Regardless of the dataStorage type (ephemeral or persistent), when the POD comes up ... the core config its looking for is at $SOLR_HOME/data/<<collection_shardN_replica_nN>>
This file/folder is missing on that rehomed pod.
Looking at other PODs, this respective file folder contents are written by "#Written by CorePropertiesLocator" .
So Q -
-
Should Solr Operator or the SolrCloud itself talking to ZK place necessary config files to have the replica filled in with data?
-
In previous versions of Solr (say Solr 7) , there was a parameter at Create Collection API to set AUTOADDREPLICA ? I dont see that in 9.4. Any relevance with collection properties that POD replacement is losing data?
bump...
Newer versions of Solr do not have an AutoAddReplica feature.
What kind of persistent volumes are you using? The data should not be missing when the pod is restarted. That's a failure of kubernetes/your PVC, and the Solr Operator isn't built to handle that. When you are running with Persistent Data it will expect the data to be there when restarted.
If you are running with ephemeral data, it will remove the data from the node before killing the pod. It can get into a bad state if the pod is killed on its own, and the data isn't moved beforehand.
I have tested using both Persistent and Ephemeral resulting in loss of data for that solr node.
For Persistent storage , using the local volume provisioner. As long as the POD comes back in the same EKS node it binds to the PVC to the same PV and retains the data. But when the POD gets scheduled to another EKS node (which is my scenario) the data is lost. the folders/directory for the core config on that replaced POD is void of any data.
The only ways that local volumes work as PVs is if the PVs that are created have node limitations (i.e. the Pod connected to the PV cannot be rescheduled onto another node). Are you sure that the local volume provisioner is setup correctly?

**What you need to do**.
[A] Can you copy the Solr pod thread word for word, starting with "Looking at other" and going on through "an AutoAddReplica feature."?
[B] Could you carry on the Solr Operator thread about lost pod data, beginning right after its final post?

**Entries shown**.
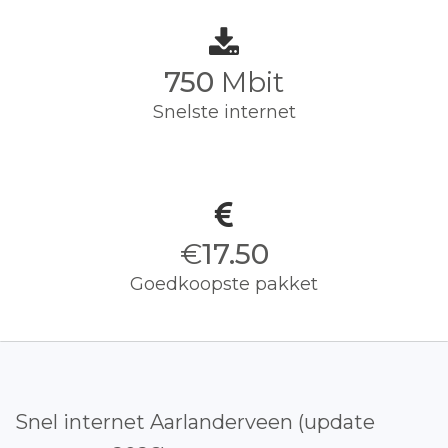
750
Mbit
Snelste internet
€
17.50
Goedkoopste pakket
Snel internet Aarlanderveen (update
---
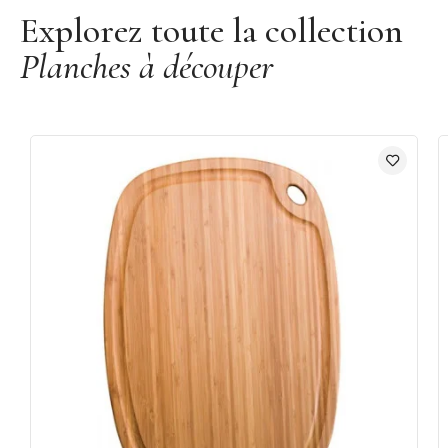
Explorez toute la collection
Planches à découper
---
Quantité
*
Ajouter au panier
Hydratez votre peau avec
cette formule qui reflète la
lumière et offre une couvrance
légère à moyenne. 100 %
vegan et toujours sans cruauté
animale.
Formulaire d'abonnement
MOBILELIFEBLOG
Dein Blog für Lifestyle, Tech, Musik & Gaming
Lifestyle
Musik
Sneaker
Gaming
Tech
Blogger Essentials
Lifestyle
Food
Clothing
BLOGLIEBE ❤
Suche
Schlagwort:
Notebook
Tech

**Written responses**.
[A]
Looking at other PODs, this respective file folder contents are written by "#Written by CorePropertiesLocator" .
So Q -
-
Should Solr Operator or the SolrCloud itself talking to ZK place necessary config files to have the replica filled in with data?
-
In previous versions of Solr (say Solr 7) , there was a parameter at Create Collection API to set AUTOADDREPLICA ? I dont see that in 9.4. Any relevance with collection properties that POD replacement is losing data?
bump...
Newer versions of Solr do not have an AutoAddReplica feature.

[B]
yes, PVs are setup correctly. Solr PODS come up correctly either by evicting or restarting.
The specific scenario I'm certifying is EKS node taint n drain ( replace node with new hardware).
So it appears from your description, Operator will NOT move the data as the local volume is tied to a EKs node.
Is there a recommendation to manually trigger data replication from other 2 nodes ? like a API call to fulfill the data
$SOLR_HOME/data/<<collection_shardN_replica_nN>>
Ahhh yes during node draining. That is a problem.
Yes, that is correct. What I would do is issue a Replace node command, moving all of the replicas off of the data-less pod. Then you can do a balance after that to move replicas back onto that pod.
It would be nice to have a command to fix all of the data on broken replicas. Maybe I'll make a JIRA for that.
One thing the operator can do is notice that a PV has changed, and if so automate the replica moving to restore data. Can you confirm that the PVs that are tied to the Solr PVCs change after draining the node? If so we can watch those PVs and try to fix the data if they are changed. (i.e. the data might be gone)